I wondered if it was Bowdoin Management but didn't bother asking. She asked if I wanted to try the bedroom again. I said I didn't.

'Not to rush you, but I'm expecting a friend in about forty minutes.'

'Sure.'

'Have another drink if you want.'

'No, it's time I was on my way.' She walked me to the door and held my coat for me. I kissed her goodbye.

'Don't be so long between visits next time.'

'Take care, Elaine.'

'Oh, I will.'

Chapter 10

Friday morning came clear and crisp. I picked up an Olin rental car on Broadway and took the East Side Drive out of town. The car was a Chevrolet Malibu, a skittish little thing that had to be pampered on curves. I suppose it was economical to run.

I caught the New England Expressway up through Pelham and Larchmont and into Mamaroneck. At an Exxon station the kid who topped up the tank didn't know where Schuyler Boulevard was. He went inside and asked the boss, who came out and gave me directions. The boss also knew the Carioca, and I had the Malibu parked in the restaurant's lot at twenty-five minutes of twelve. I went into the cocktail lounge and sat on a vinyl stool at the front end of a black Formica bar.

I ordered a cup of black coffee with a shot of bourbon in it. The coffee was bitter, left over from the night before.

The cup was still half full when I looked over and saw her standing hesitantly in the archway between the dining room and the cocktail lounge. If I hadn't known she was Wendy Hanniford's age, I would have guessed high by three or four years. Dark, shoulder-length hair framed an oval face. She wore dark plaid slacks and a pearl-gray sweater beneath which her large breasts were aggressively prominent. She had a large brown leather handbag over her shoulder and a cigarette in her right hand.

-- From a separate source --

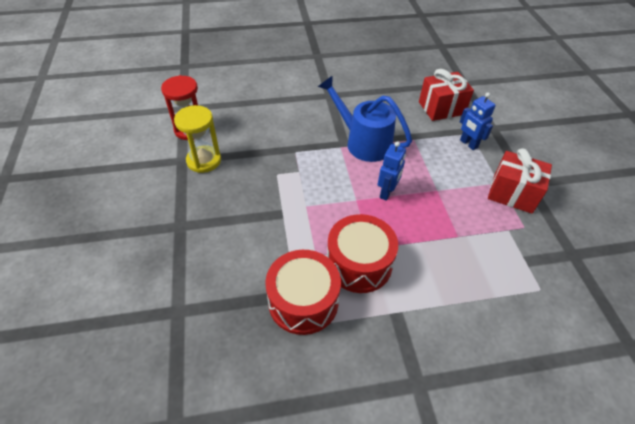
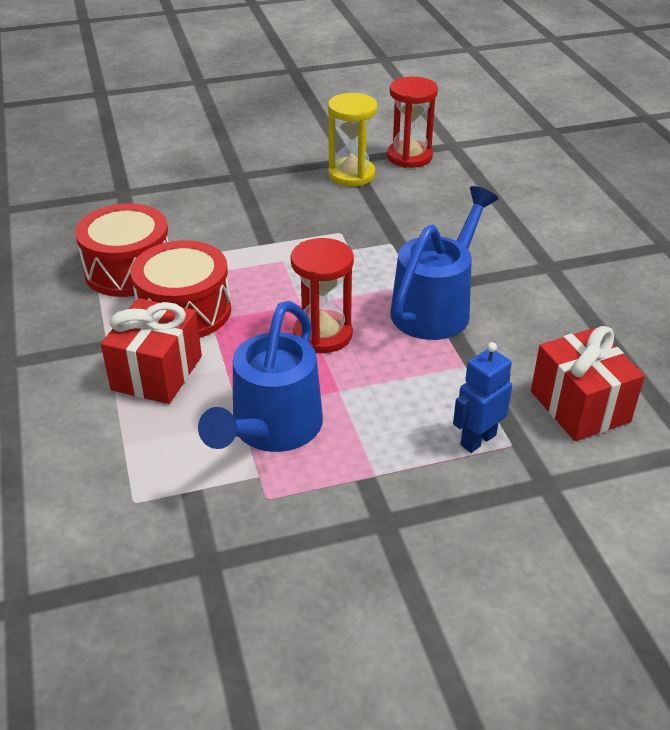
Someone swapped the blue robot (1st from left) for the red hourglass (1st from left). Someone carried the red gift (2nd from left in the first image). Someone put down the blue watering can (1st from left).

She did not look happy to see me.

I let her come to me, and after a moment's hesitation she did. I turned slowly to her.

'Mr. Scudder?'

'Mrs. Thal? Should we take a table?'

'I suppose so.'

The dining room was uncrowded, and the head waitress showed us to a table in back and out of the way. It was an overdecorated room, a room that tried too hard, done in someone's idea of a flamenco motif. The color scheme involved a lot of red and black and ice blue. I had left my bitter coffee at the bar and now ordered bourbon with water back. I asked Marcia Thal if she wanted a drink.

'No, thank you. Wait a minute. Yes, I think I will have something. Why shouldn't I?'

'No reason that I know of.'

She looked past me at the waitress and ordered a whiskey sour on the rocks.

Her eyes met mine, glanced away, came back again.

'I can't say I'm happy to be here,' she said.

'Neither am I.'

'It was your idea. And you had me over a barrel, didn't you? You must get a kick out of making people do what you want them to do.'

'I used to pull wings off flies.'

'I wouldn't be surprised.' She tried to glare, and then she lost the handle of it and grinned in spite of herself. 'Oh, shit,' she said.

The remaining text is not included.